[ccache] Duplicate object files in the ccache - possible optimization?

Tue Nov 8 15:57:51 MST 2011

  On 11/08/2011 02:24 PM, Joel Rosdahl wrote:
> On 7 November 2011 18:49, Frank Klotz<frank.klotz at alcatel-lucent.com>  wrote:
>> [...] That aside, however, with the advent of direct mode, there ARE two
>> hashes possible for any given object file - the direct mode hash (hashing all
>> the sources that go into the compilation) and the preprocessed hash (hashing
>> the result of running all those sources through the preprocessor).
> Well, yes and no. There's only one hash for a given object file: the hash of
> the output of the preprocessor. This hash is used to look up the object file in
> the cache (i.e., the object file is named after the hash).
>
> Then, for the direct mode, there is one hash for each combination of source
> code files (i.e., the file to compile and all its include files) and compiler
> flags that results in the same preprocessor output. The mapping between
> different source code hashes and the resulting preprocessor hashes is stored in
> .manifest files in the cache. A manifest file is looked up using (and thus
> named after) a hash of only the main file and compilation flags.
>
>> And any time there is a cache miss, ccache has computed both those hashes,
>> hasn't it?
> As mentioned above, it starts by computing a hash of the input source file and
> the command line options. It then looks up the manifest file, continues hashing
> include file sets found in the manifest and compares them with the actual
> include files. If there's a match, the object file name (i.e., the preprocessor
> hash) can be read in the manifest.
>
> This is documented in the manual under "The direct mode":
> http://ccache.samba.org/manual.html#_the_direct_mode
>
> If it's hard to understand, I would be happy for any suggestions on how to
> improve it. :-)

Umm, well, the fact that I didn't get it doesn't mean there is a problem 
with the documentation - maybe just that I am not too good at 
understanding it!

I guess I would ask/suggest that it be made clearer that the 'data 
structure called “manifest”' is just another file in the cache, named 
with its hash and the suffix ".manifest"; and also that the "references 
to cached compilation results" in the manifest files ARE the 
proprocessor hashes (that is, if in fact they ARE - I'm still not 100% 
sure.)

It's good to know that any object file stored in the cache IS 
identified/named by the hash of its preprocessor output - the direct 
mode is just a quick way to decide that the given set of source files 
would get the same preprocessor output if cpp were actually run. (Am I 
starting to get it now?)

>> [...] And it appears to me that in many cases, the resulting object file
>> occurs twice in the cache, once under each hash.
> Well, the object file is only stored once for a given preprocessor hash.
>
>> And currently, those two occurrences are two separate files, which could be
>> combined into a single inode with two hard-linked directory entries.
> If there are multiple object files in the cache with the same content, then
> that's because different preprocessor outputs have resulted in identical object
> files.

Hmmm. Shouldn't that be hard to do? Evidently it's not, given that 30% 
of the files in my cache have twins (or triplets or whatever). Ok, so 
it's not so hard as that - while unused macros and constants are dropped 
during preprocessing, unused structure definitions and other language 
constructs cannot be, so I guess it is not so hard after all to create 
different preprocessed files which generate identical .o files.

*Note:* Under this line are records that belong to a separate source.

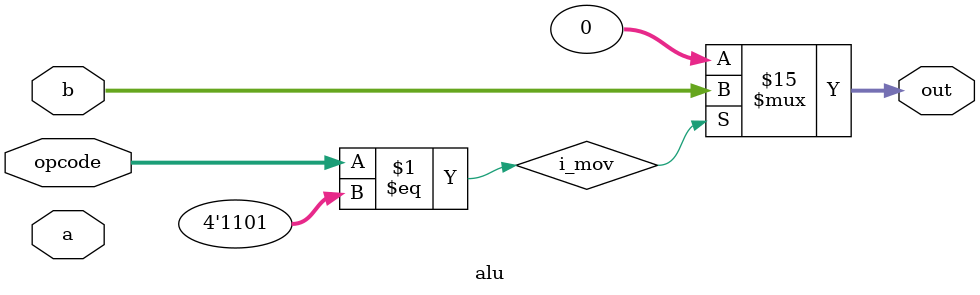
<source format=v>
module alu(
	input [3:0]opcode,
	input [31:0]a,
	input [31:0]b,
	output reg [31:0]out
);

wire i_mov = opcode == 4'b1101;
wire i_mvn = opcode == 4'b1111; // move not

wire i_and = opcode == 4'b0000;
wire i_eor = opcode == 4'b0101; // xor
wire i_orr = opcode == 4'b1100; // or
wire i_bic = opcode == 4'b1110; // bit clear / and not

wire i_adc = opcode == 4'b0101;
wire i_add = opcode == 4'b0100;
wire i_sbc = opcode == 4'b0110;
wire i_sub = opcode == 4'b0010;
wire i_rsb = opcode == 4'b0011; // reverse subtract
wire i_rsc = opcode == 4'b0111; // reverse subtract with carry

// cmn cmp teq tst

always @(*) begin
	case(1'b1)
		i_mov: out = b;
		default: begin
			out = 32'h0;
			//TODO: undefined instruction
			//should reaise interrupt
		end
	endcase
end

endmodule
</source>
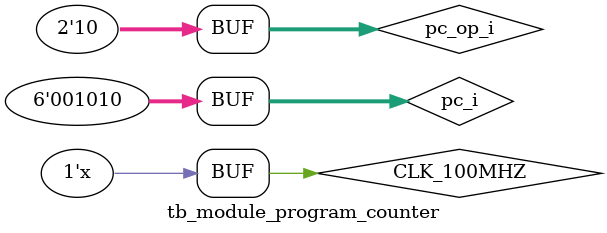
<source format=sv>
`timescale 1ns / 1ps


module tb_module_program_counter;

    parameter W = 6;
    
    logic [W-1:0] pc_i;
    logic [1:0]   pc_op_i;
    logic [W-1:0] pc_o;
    logic [W-1:0] pcinc_o;
    logic         CLK_100MHZ;
    logic         reset;
    logic [1:0]   flag_ver;
    
    //clk 100 Mhz
    initial begin
        CLK_100MHZ = 0; 
    end
    always begin
        #5 CLK_100MHZ = ~CLK_100MHZ;
    end
    //
    top_module_program_counter #(.W(W))DUT(
    .clk              (CLK_100MHZ),
    .pc_i             (pc_i),
    .pc_op_i          (pc_op_i),
    .pc_o             (pc_o),
    .pcinc_o          (pcinc_o),
    .flag_ver         (flag_ver)
    );
   
    initial begin
        #2500;
		pc_i    = 0;
		pc_op_i = 2;
		#40000;
		pc_i    = 4'b1010;
		pc_op_i = 3;
		#15000;
		pc_op_i = 2;
    end
       
    
endmodule

</source>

And of course in that case, ccache itself has no way of knowing that the 
resultant files are identical.

>   I can imagine two ways of storing identical object files only once:
>
> - Introduce an object file store indexed by the object file hash. Entries in
>    the manifest files would then refer directly to those file names and
>    the files would also be stored under their preprocessor hash name. However,
>    on a cache miss, there will be extra performance penalty since the hash of
>    the object file needs to be calculated as well. That's probably measurably
>    bad.
> - Or: Create a compactation tool which can be run on the cache once in a while.
>    I think a good search engine term for this would be "data deduplication".

Agreed.

Thanks!
Frank
> -- Joel